ECE2024 Eposter Presentations Calcium and Bone (102 abstracts)
1Universitatea de Medicină s¸i Farmacie Grigore T. Popa din Iass¸i, Ias¸i, Romania; 2Saint Spiridon County Hospital, Ias¸i, Romania; 3Arcadia - Spitale s¸i Centre Medicale, Ias¸i, Romania; 4Saint Mary Emergency Children Hospital, Ias¸i, Romania
Introduction: Autosomal Dominant Hypocalcemia (ADH) presents with low calcium and high phosphorus levels due to hypoparathyroidism. It is categorized into type 1, resulting from gain-of-function mutations in the calcium-sensing receptor (CASR), and type 2, caused by activating mutations in GNA11, a key mediator in CASR signaling. Our contribution involves reporting a rare case of pediatric ADH 2.
Case presentation: We present the case of a 9-year-old boy who first addressed the Department of Endocrinology Iasi to investigate short stature and low Body Mass Index (BMI) (Height at -2.89SD and BMI at - 4.46SD) and persistently low levels of calcium and PTH. In his medical background, we highlight the diagnosis of gut dysbiosis at the age of 6. It is important to mention that the older brother and the father experience chronic hypocalcemia, the father suffering from clinical manifestations of hypocalcemia. Hormonal and biochemical assessment eliminated the possibility of adrenal and thyroid dysfunction. Regarding somatotropic axis, the baseline values of GH and IGF1 were low with no adequate stimulation of GH when stimulated with arginine. Low IGF1 may be in the context of malnutrition, but this does not explain GH deficiency. HrGH treatment was initiated with height improving to -1.93SD in 18 months. Because of the alteration in phosphate-calcium balance, genetic testing was done. It was identified a heterozygous mutation of the GNA11 gene, c.178c>t (p.arg60cys), responsible for the development of ADH2. Treatment with calcitriol was underwent for 18 months. Calciuria begun to rise, and together with the elevated phosphates and the absence of symptoms lead to the therapeutic decision to stop calcitriol considering the risk of renal lithiasis and calcification of basal nuclei.

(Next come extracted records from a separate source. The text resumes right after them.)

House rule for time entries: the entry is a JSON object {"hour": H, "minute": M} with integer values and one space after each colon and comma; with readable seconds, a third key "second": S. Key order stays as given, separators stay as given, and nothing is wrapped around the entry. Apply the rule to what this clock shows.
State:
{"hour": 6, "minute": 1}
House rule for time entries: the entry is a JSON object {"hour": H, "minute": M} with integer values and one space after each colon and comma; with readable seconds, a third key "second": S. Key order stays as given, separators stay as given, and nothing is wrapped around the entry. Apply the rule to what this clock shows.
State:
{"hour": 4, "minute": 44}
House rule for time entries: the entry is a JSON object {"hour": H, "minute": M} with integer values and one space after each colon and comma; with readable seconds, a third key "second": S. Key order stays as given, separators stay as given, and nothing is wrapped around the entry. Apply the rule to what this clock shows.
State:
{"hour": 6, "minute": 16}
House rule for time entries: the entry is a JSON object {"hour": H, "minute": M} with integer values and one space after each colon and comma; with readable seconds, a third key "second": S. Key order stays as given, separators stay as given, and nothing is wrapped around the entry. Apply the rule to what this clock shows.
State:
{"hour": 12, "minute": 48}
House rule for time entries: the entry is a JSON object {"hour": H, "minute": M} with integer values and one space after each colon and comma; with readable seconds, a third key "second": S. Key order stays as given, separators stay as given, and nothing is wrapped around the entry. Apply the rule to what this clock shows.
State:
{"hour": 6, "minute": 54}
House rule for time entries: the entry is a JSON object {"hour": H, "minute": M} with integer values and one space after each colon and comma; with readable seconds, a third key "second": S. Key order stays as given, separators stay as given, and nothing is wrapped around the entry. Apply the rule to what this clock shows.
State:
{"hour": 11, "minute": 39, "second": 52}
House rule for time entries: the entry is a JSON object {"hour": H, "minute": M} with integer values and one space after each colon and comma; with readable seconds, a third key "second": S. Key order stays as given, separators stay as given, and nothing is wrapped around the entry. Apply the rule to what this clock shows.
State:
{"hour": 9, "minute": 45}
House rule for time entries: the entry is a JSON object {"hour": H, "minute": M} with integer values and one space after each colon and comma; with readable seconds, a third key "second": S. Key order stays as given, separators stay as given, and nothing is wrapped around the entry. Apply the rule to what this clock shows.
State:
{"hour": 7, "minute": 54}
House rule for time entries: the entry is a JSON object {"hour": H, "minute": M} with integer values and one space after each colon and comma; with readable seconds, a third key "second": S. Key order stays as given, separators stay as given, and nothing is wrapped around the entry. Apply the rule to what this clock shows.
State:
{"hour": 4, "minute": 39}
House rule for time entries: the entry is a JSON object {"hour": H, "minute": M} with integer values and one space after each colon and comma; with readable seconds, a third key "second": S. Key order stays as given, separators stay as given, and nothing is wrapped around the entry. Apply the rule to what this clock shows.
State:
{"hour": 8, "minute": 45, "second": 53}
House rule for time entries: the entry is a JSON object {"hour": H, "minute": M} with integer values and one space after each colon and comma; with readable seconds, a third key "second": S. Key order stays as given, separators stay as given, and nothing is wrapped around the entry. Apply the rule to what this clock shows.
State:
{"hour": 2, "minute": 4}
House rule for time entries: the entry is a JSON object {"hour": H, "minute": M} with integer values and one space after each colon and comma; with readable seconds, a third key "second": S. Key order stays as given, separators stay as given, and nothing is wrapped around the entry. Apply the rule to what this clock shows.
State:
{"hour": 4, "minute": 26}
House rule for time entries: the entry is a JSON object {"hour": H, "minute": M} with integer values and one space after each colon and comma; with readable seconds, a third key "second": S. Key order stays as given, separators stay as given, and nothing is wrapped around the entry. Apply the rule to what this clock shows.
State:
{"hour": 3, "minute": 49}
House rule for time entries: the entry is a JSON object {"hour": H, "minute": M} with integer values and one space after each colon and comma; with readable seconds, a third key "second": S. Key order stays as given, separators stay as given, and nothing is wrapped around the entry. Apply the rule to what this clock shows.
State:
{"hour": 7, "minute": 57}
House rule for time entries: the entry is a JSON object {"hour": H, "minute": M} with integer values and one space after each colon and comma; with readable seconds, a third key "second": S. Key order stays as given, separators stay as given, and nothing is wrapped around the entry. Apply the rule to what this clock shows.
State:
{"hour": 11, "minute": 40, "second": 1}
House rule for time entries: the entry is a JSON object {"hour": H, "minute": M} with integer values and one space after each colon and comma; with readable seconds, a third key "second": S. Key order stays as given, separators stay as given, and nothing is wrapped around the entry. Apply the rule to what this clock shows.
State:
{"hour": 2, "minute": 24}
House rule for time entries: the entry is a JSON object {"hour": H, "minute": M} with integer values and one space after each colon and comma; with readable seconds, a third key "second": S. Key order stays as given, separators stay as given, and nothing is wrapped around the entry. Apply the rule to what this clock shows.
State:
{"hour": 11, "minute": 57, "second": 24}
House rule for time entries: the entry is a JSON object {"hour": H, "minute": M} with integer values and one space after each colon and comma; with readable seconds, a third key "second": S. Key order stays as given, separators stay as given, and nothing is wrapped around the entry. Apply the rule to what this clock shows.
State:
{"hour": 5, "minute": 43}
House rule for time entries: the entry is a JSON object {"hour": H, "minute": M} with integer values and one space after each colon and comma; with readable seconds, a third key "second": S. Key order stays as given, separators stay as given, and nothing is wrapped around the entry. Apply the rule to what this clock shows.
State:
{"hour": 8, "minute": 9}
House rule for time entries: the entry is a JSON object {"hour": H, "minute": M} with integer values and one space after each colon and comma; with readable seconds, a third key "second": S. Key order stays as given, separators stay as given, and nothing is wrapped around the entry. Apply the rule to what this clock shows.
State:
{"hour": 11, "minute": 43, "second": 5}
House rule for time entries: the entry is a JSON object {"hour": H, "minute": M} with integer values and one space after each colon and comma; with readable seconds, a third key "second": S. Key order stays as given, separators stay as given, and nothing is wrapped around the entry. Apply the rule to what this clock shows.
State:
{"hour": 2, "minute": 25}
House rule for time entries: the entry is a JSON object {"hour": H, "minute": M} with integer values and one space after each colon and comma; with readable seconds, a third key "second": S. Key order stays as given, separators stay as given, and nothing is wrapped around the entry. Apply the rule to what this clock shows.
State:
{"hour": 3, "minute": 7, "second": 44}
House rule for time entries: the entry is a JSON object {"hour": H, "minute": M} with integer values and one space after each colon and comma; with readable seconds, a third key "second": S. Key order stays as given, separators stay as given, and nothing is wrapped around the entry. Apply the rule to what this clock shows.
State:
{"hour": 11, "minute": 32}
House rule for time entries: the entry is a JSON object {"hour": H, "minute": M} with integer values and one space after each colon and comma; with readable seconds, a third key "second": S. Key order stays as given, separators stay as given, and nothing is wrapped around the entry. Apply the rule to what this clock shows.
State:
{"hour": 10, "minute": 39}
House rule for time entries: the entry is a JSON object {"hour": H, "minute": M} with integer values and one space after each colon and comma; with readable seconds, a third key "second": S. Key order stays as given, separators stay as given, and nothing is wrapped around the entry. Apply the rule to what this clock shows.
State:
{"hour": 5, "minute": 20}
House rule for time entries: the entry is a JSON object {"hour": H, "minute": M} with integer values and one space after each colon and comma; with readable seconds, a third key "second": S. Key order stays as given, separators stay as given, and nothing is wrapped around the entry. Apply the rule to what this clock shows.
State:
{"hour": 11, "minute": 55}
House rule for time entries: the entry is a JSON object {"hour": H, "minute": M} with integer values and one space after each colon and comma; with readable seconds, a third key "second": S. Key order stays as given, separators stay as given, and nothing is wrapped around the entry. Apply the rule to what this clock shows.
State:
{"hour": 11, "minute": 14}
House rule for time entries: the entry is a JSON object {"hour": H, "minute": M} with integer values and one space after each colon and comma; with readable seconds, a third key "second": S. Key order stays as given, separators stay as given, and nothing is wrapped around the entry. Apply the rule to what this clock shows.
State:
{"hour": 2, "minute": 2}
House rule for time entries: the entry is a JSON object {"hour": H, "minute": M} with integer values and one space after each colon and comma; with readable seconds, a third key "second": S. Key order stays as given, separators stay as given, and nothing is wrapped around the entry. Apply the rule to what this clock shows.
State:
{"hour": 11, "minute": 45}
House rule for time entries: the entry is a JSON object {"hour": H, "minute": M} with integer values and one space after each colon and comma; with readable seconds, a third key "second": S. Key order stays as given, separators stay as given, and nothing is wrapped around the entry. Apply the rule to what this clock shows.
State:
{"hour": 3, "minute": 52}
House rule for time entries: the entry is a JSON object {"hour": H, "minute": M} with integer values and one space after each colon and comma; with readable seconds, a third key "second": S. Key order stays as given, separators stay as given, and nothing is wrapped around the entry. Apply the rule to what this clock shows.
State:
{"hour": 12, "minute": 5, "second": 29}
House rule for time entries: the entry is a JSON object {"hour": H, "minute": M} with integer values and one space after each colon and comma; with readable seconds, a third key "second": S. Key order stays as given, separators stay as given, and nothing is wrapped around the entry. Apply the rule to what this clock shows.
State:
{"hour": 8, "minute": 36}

Discussion: The protein produced of GNA11 gene is the alfa subunit of G11 protein that functions alongside CASR in calcium regulation. The activating mutation of GNA11 is accountable of developing ADH2. Data from literature show that ADH2 is associated with a milder phenotype in terms of hypocalcemia and it is rarely associated with hypomagnesemia or hypercalciuria, possibly because CASR couples with proteins other than G11 in the kidney. ADH2 patients present more often short stature, implying that GNA11 plays a role in skeletal growth, and calcifications of the basal ganglia. The treatment is not recommended in asymptomatic patients.
Conclusion: Although genetic disorders are not a common cause of hypoparathyroidism, accurate diagnosis of the underlying genetic etiology is essential, affecting treatment goals, comorbidity screening, and family planning.